* _Given passage_
The book contained few prescriptions for reducing opportunities, but his
followers, in particular, Tim Crowe (1991), have now developed a
comprehensive set of guidelines to reducing opportunities for crime in the
built environment, intended to guide police, town planners and architects.
These guidelines have been promulgated in hundreds of training sessions
given by Crowe and others throughout the United States, and the approach is
well known by its acronym, CPTED.
The second approach falling under crime prevention through environmental
design is the “defensible space” theory of the architect, Oscar Newman
(1972), who published his famous critique of American public housing at
about the same time as C Ray Jeffery’s book. Newman put much of the
blame for the high crime rates of public housing “projects” on their lay-out
and design. In particular, he criticized the huge, inhuman scale of the
developments, their stark design that made it seem that no-one cared about
them, their location in high crime neighborhoods, and the large buildings
that made it difficult for residents to know who were other residents and who
were intruders. These factors conspired to attract criminal predators who
could commit their crimes with little fear of arrest. Newman, and some other
enlightened architects such as Richard Gardiner, put forward a wide range of
detailed design suggestions to change these conditions and make housing
safer. The purpose of Newman’s suggestions was to encourage natural
territorial behavior on the part of residents by enabling them to give
surveillance to the public areas around their individual residences.

* _Supplied data_
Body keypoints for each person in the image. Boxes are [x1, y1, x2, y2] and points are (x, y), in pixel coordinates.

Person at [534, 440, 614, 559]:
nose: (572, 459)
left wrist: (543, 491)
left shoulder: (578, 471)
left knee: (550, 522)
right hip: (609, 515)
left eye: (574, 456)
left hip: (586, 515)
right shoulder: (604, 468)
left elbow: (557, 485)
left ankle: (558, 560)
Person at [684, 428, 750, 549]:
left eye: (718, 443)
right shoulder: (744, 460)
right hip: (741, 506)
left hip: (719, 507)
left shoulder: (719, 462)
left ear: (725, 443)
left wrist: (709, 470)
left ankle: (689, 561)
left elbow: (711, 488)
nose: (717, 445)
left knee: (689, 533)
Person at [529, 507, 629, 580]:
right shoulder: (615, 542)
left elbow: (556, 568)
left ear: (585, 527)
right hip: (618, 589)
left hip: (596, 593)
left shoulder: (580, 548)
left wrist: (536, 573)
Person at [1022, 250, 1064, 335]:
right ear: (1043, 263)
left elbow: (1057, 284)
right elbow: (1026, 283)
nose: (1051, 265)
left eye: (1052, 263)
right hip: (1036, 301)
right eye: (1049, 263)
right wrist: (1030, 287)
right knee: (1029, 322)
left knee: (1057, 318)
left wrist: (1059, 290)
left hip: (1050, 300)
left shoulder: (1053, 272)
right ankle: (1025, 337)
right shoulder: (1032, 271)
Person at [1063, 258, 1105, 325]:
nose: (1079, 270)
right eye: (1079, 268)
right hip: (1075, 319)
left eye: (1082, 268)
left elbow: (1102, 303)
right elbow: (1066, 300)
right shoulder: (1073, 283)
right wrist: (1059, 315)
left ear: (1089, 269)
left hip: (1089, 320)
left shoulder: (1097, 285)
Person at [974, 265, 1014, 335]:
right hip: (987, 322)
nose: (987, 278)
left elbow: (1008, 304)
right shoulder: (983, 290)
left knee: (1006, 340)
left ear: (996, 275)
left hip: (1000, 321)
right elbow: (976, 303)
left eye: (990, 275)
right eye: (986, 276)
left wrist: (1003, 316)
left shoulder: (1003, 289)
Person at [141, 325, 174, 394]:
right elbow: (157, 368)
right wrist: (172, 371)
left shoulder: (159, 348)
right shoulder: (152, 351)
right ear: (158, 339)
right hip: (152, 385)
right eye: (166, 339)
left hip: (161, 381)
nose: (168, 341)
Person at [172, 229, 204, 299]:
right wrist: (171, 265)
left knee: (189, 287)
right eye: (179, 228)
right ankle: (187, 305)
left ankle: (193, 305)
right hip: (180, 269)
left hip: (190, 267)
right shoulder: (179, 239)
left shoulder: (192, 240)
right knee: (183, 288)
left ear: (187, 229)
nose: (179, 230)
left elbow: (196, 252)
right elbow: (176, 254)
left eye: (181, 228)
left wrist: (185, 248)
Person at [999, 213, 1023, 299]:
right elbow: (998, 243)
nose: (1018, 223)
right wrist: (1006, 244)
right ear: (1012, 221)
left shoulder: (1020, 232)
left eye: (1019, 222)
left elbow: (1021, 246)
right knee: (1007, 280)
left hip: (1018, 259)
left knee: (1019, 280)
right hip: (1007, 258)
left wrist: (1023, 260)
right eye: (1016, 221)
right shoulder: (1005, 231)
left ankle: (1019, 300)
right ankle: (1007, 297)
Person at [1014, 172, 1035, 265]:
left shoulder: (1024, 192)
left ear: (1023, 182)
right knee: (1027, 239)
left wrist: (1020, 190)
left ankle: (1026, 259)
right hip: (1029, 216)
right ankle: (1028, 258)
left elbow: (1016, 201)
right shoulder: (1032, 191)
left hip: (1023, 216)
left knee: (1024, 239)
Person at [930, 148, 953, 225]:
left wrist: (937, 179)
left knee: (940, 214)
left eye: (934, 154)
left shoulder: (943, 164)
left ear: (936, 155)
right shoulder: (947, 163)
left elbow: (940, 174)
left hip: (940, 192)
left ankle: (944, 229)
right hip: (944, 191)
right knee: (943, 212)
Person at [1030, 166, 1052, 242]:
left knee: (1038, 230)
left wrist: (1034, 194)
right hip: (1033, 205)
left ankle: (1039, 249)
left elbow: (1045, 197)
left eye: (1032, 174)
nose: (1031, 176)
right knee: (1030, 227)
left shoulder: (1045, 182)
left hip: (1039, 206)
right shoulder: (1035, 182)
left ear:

* _Actions to take_
a. In the passage on crime prevention through environmental design, what name is given to Oscar Newman's theory?
b. Copy the passage on crime prevention through environmental design word for word, from "The book contained" to "its acronym, CPTED.".
c. Pick up the passage on crime prevention through environmental design after its final sentence and continue it.

* _Responses to the exercise_
a. The "defensible space" theory.

b.
The book contained few prescriptions for reducing opportunities, but his
followers, in particular, Tim Crowe (1991), have now developed a
comprehensive set of guidelines to reducing opportunities for crime in the
built environment, intended to guide police, town planners and architects.
These guidelines have been promulgated in hundreds of training sessions
given by Crowe and others throughout the United States, and the approach is
well known by its acronym, CPTED.

c.
His thesis was savagely criticized by criminologists and other social
scientists, who accused him of “environmental determinism” and of making
simplistic extrapolations to human behavior from the territorial behavior of
animals. Nevertheless, Newman has had an enormous impact on the design
of public housing in many parts of the world. The wholesale abandonment of
tower block buildings for public housing owes much to his arguments about
their criminogenic potential. In recent years, the federal government in the
United States has once again begun to pay attention to Newman (Cisneros,
1996), commissioning him to publish a restatement and defense of his views
(Newman. 1996).
The third environmental design approach is situational crime prevention,
which was developed by the British government’s criminological research
2department in the mid-1970’s (Mayhew et al., 1976; Clarke and Mayhew,
1980). Unlike CPTED, and “defensible space”, this approach is not
concerned principally with architectural design and the built environment.
Nor is it focused mainly upon predatory offenses of robbery or burglary.
Rather, it is a general approach to reducing the opportunities for any kind of
crime, occurring in any kind of setting, including airline hijackings, welfare
frauds, obscene phone calls, pub violence and domestic violence, as well as
the conventional predatory offenses.
Most of the research into the relationship between crime and environmental
opportunities has been conducted under the rubric of situational crime
prevention and most of the current “opportunity” theories that now underpin
crime prevention through environmental design, and that have made this a
respectable approach among a large and influential body of “environmental
criminologists”, has been developed by researchers associated with
situational crime prevention.
So if crime prevention through environmental design is now more
theoretically respectable, why was it rejected at first by criminologists and
what has happened to change this state of affairs? I have already mentioned
that Jeffery’s and Newman’s ideas did not accord with those held by most
American criminologists. In America, criminology is principally an offshoot
of sociology and, not surprisingly, social factors are generally held to be the
most important in causation. Oscar Newman, was not even a social scientist,
but an architect! He seemed not only to be ignorant of the findings of
criminology, but had also made some basic statistical errors in his research.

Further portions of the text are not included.